Unila Dukung Percepatan Hilirisasi Agroindustri
FOTO BERSAMA: Universitas Lampung melalui Jurusan Teknologi Hasil Pertanian (THP) menyelenggarakan Seminar Nasional Agroindustri Berkelanjutan di ballroom Hotel Emersia, Bandarlampung.--FOTO ANGGI RHAISA
Menuju Net Zero Emission 2050
BANDARLAMPUNG - Universitas Lampung (Unila) melalui Jurusan Teknologi Hasil Pertanian (THP) menyelenggarakan Seminar Nasional Agroindustri Berkelanjutan. Kegiatan ini bertajuk Percepatan Hilirisasi Agroindustri Menuju Net Zero Emission 2050.
Seminar berlangsung selama dua hari di ballroom Hotel Emersia, Bandarlampung, Kamis–Jumat (26-27/9). Seminar dibuka Wakil Rektor III Bidang Perencanaan, Kerja Sama, dan TIK Unila Dr. Anna Gustina Zainal, S.Sos., M.Si. Hadir dalam seminar Direktur Jenderal Industri Agro Kementerian Perindustrian Ir. Putu Juli Ardika, M.A. Seminar ini merupakan rangkaian kegiatan Dies Natalis Ke-59 Unila.

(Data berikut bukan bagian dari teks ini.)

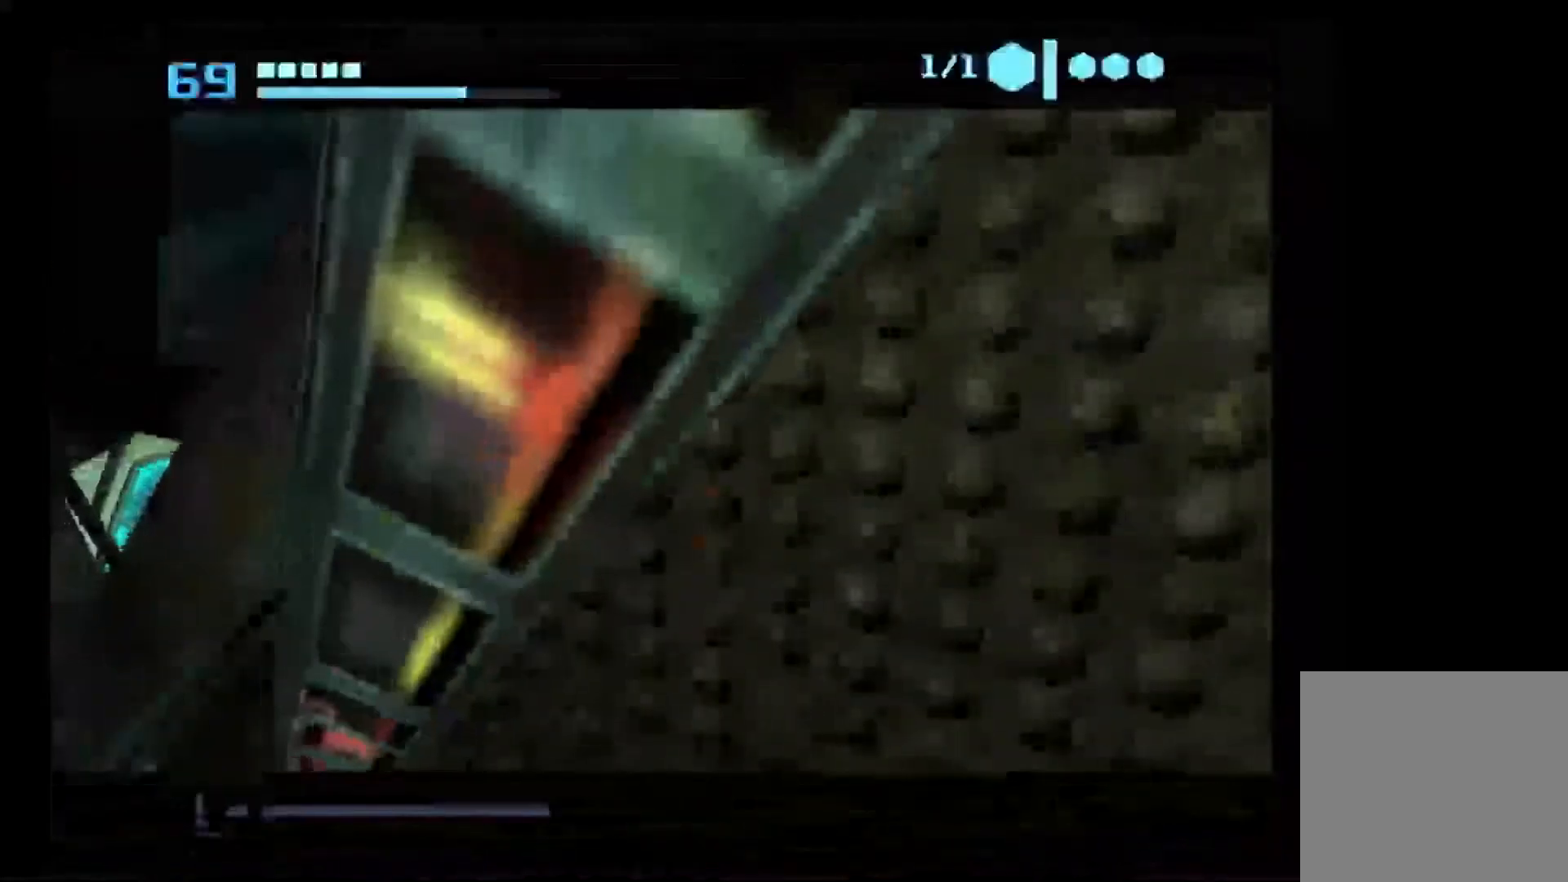
{"buttons": [], "left_stick": "up", "right_stick": "center", "events": [[200, "A", "up"]]}
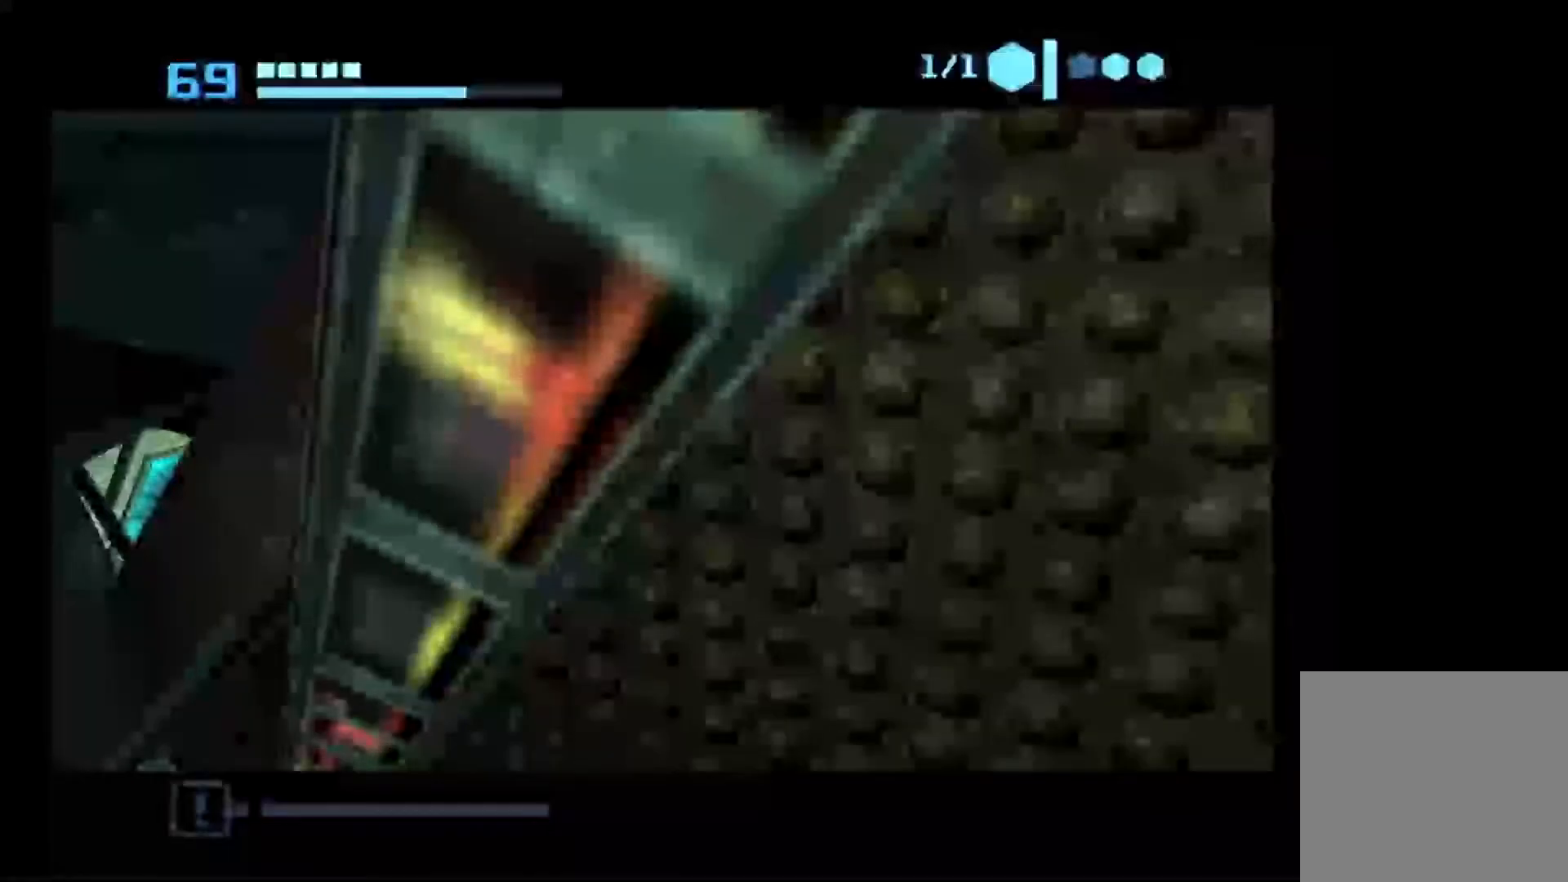
{"buttons": [], "left_stick": "up", "right_stick": "center", "events": []}
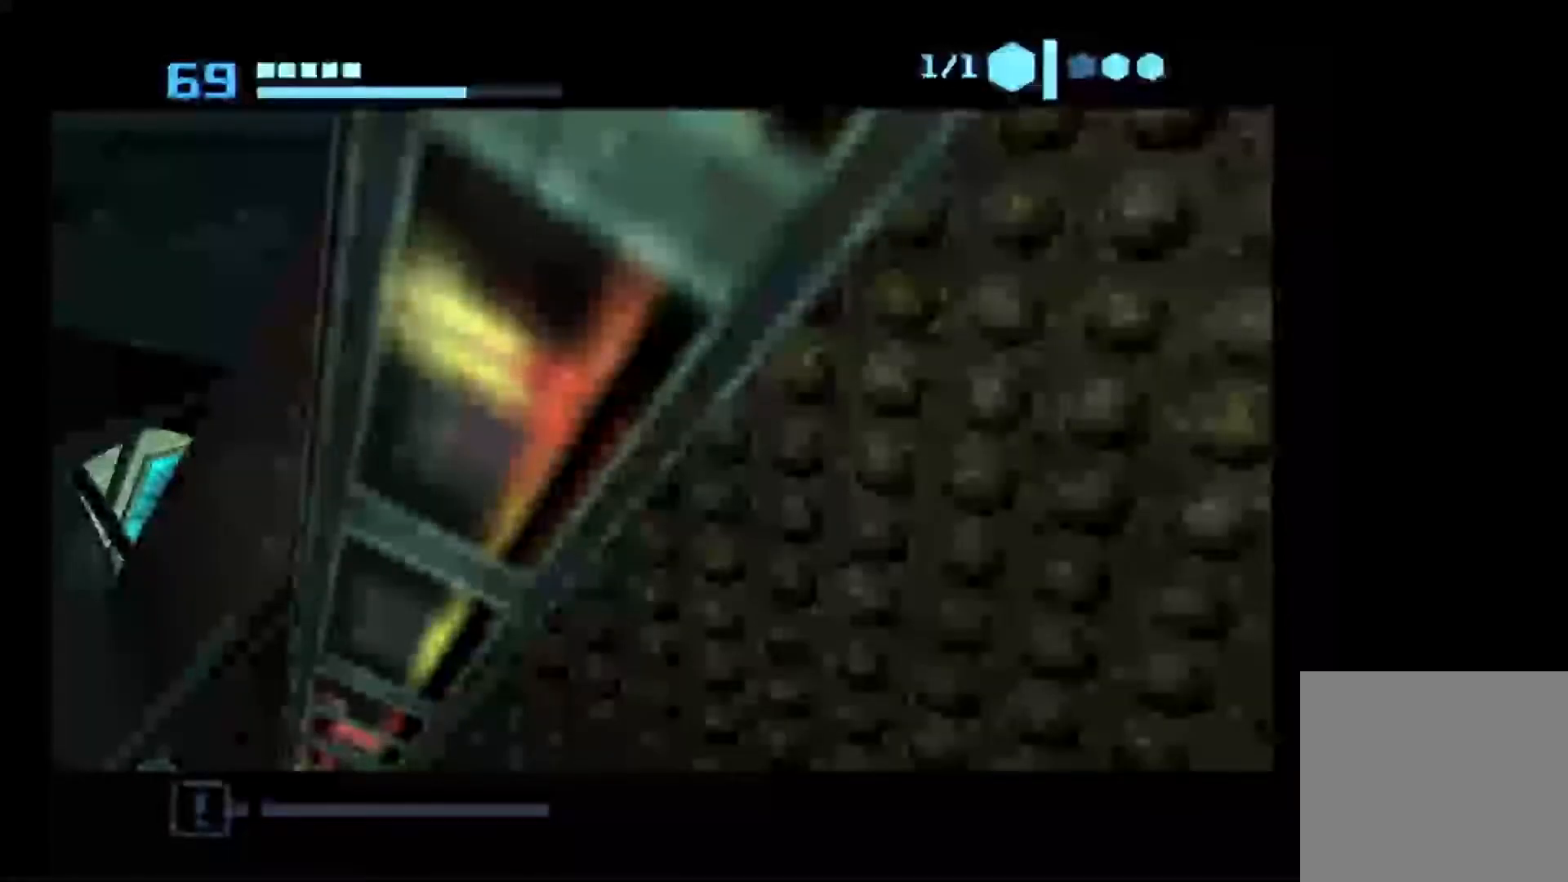
{"buttons": [], "left_stick": "up", "right_stick": "center", "events": [[267, "X", "down"], [383, "X", "up"]]}
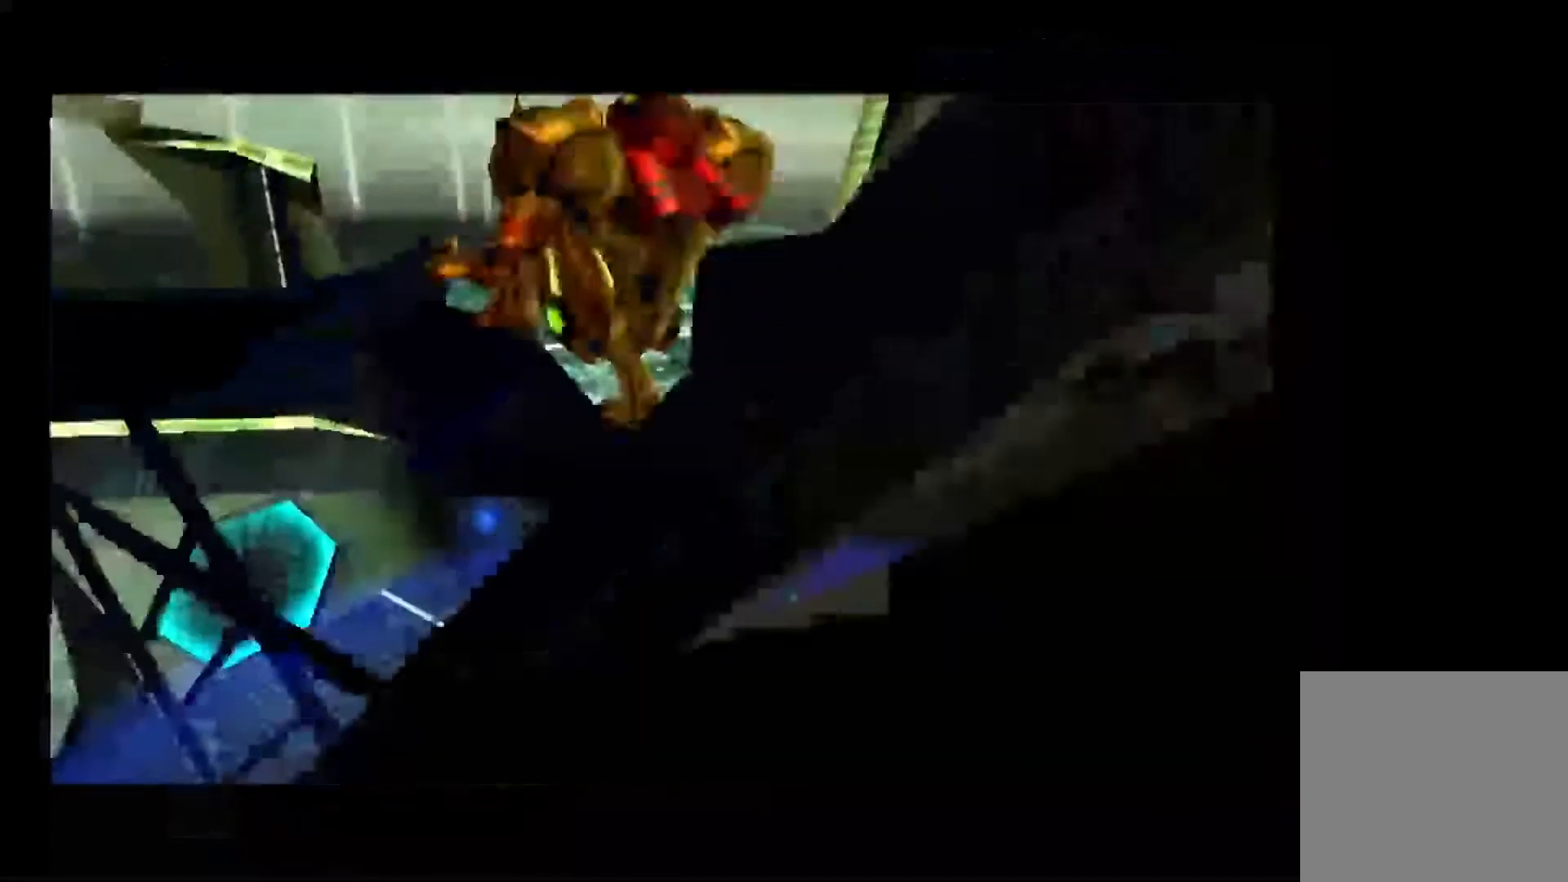
{"buttons": [], "left_stick": "up-right", "right_stick": "center", "events": [[417, "left_stick", "up-right"]]}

Prof. Udin Hasanuddin, M.T. selaku ketua panitia sekaligus salah satu pemateri menyatakan seminar ini merupakan kerja sama Unila dengan Politeknik Negeri Lampung (Polinela) dan Institut Teknologi Sumatera (Itera). ’’Peserta seminar berasal dari berbagai kampus di Indonesia, di antaranya UGM, Universitas Brawijaya, Unpad, Binus, BRIN, Universitas Lambung Mangkurat, Universitas Palangkaraya, Itera, Unila, Polinela, dan IPB. Total pembicara seminar 66 orang, non-pembicara 44 orang, dan on spot 20-30 orang,’’ katanya.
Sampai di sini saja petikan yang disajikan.